銅
【概説】
飛鳥時代において、仏教の受容に伴う仏像制作や、国家体制の整備に伴う貨幣鋳造の開始によって急速に需要が高まった主要な金属資源。大陸や朝鮮半島からの技術導入を経て国内での採掘・精錬が本格化し、信仰と国家財政の構築を物的に支えた。当時の経済および産業における最重要金属の一つである。
仏教公伝と金銅仏の製作
飛鳥時代における銅の最大の用途の一つが、仏教の受容と崇拝に伴う金銅仏(銅の表面に金めっきを施した仏像)の製作であった。蘇我氏が建立した飛鳥寺の本尊である飛鳥大仏(釈迦如来像)や、聖徳太子(厩戸王)ゆかりの法隆寺金堂釈迦三尊像などはその代表例である。これらの巨大な造像事業には膨大な量の銅が消費され、大陸や朝鮮半島から渡来した技術者の指導のもとで高度な鋳造技術が国内に定着していく契機となった。信仰の視覚化としての造仏は、東アジア諸国に対する倭国の文明化のアピールでもあった。
国家権威の象徴と「富本銭」の鋳造
7世紀後半、天武天皇の統治期になると、中央集権化(律令国家の形成)の進展に伴い、本格的な貨幣の鋳造が試みられた。これが1998年の飛鳥池遺跡(奈良県)の発掘調査などによって実態が明らかになった富本銭である。富本銭は銅にアンチモンを混ぜて鋳造された金属貨幣であり、呪術的な意味合いを併せ持ちながらも、初期の貨幣として機能したと考えられている。このように、銅は単なる日用品の素材に留まらず、国家が直接鋳造・管理する貨幣制度の根幹として、王権の支配力を誇示する役割を担うようになった。
和銅献上と「和同開珎」への展開
当初、良質な銅は朝鮮半島などからの輸入に依存する部分も大きかったが、国家としての自立を進める中で、国内での銅鉱山の探索と開発が急務となった。そして飛鳥時代の末期にあたる708年、武蔵国(現在の埼玉県秩父市付近)から天然の純度の高い銅である「和銅」が朝廷へと献上された。
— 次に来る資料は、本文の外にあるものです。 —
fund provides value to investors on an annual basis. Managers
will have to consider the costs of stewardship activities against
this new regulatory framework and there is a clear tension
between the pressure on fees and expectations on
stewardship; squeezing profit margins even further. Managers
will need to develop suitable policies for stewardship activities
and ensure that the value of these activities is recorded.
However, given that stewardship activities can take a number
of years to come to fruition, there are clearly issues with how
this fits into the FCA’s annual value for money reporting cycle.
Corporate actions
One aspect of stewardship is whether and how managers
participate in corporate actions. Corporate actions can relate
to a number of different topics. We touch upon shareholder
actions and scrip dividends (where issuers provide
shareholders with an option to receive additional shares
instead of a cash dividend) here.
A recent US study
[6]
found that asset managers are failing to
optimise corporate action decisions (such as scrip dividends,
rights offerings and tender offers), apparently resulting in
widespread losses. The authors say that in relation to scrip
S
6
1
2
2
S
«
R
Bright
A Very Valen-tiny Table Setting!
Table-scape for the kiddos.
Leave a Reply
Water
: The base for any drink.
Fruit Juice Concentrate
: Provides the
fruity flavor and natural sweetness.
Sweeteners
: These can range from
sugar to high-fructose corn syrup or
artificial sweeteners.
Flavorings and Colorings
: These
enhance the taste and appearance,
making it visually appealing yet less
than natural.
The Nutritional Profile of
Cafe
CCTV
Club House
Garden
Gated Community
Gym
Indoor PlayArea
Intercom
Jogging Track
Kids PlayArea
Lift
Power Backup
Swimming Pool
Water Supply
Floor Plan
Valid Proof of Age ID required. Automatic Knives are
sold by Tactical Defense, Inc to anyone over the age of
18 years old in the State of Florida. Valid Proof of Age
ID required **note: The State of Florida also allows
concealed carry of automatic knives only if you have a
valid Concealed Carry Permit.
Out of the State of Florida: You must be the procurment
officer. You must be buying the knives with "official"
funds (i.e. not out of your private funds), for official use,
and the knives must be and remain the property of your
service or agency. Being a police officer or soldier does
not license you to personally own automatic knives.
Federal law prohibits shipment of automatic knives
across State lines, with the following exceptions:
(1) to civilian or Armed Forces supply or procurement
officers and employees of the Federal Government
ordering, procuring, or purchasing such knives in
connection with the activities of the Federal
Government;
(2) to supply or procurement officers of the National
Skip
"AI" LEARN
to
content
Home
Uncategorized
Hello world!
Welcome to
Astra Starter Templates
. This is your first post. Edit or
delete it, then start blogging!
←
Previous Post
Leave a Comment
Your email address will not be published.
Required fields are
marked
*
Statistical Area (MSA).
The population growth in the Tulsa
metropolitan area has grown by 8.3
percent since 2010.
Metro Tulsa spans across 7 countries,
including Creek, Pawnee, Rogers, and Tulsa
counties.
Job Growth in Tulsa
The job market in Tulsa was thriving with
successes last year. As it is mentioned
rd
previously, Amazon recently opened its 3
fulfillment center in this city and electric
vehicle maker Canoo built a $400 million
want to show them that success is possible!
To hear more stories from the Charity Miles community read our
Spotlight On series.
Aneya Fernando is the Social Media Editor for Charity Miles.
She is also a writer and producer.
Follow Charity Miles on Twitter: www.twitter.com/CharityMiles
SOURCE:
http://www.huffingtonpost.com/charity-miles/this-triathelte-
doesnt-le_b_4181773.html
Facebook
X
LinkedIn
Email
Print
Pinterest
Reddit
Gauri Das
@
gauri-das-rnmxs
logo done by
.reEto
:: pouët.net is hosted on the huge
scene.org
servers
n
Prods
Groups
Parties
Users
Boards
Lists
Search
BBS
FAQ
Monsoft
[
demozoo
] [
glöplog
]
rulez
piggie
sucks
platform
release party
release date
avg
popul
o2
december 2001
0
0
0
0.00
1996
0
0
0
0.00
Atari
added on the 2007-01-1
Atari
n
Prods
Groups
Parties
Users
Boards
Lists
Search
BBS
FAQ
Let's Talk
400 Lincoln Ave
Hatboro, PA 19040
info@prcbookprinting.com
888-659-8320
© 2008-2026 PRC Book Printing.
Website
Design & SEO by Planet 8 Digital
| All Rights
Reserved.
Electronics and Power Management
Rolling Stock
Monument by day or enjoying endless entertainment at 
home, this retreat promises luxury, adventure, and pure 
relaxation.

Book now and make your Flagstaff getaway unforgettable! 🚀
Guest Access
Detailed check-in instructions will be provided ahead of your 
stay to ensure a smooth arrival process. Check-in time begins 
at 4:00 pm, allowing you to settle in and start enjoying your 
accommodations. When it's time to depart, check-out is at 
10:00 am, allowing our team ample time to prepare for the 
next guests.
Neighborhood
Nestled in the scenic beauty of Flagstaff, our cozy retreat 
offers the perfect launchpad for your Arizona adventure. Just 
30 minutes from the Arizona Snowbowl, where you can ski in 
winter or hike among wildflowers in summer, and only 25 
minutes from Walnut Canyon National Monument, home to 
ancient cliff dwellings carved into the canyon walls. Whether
これを吉祥とした元明天皇は元号を「和銅」へと改元し、直ちに国産銅を用いた和同開珎の鋳造を開始した。この国産銅の発見と安定的確保は、その後の平城京への遷都や、天平文化を代表する東大寺大仏造立という国家的巨大プロジェクトを可能にする技術的・財政的土台となったのである。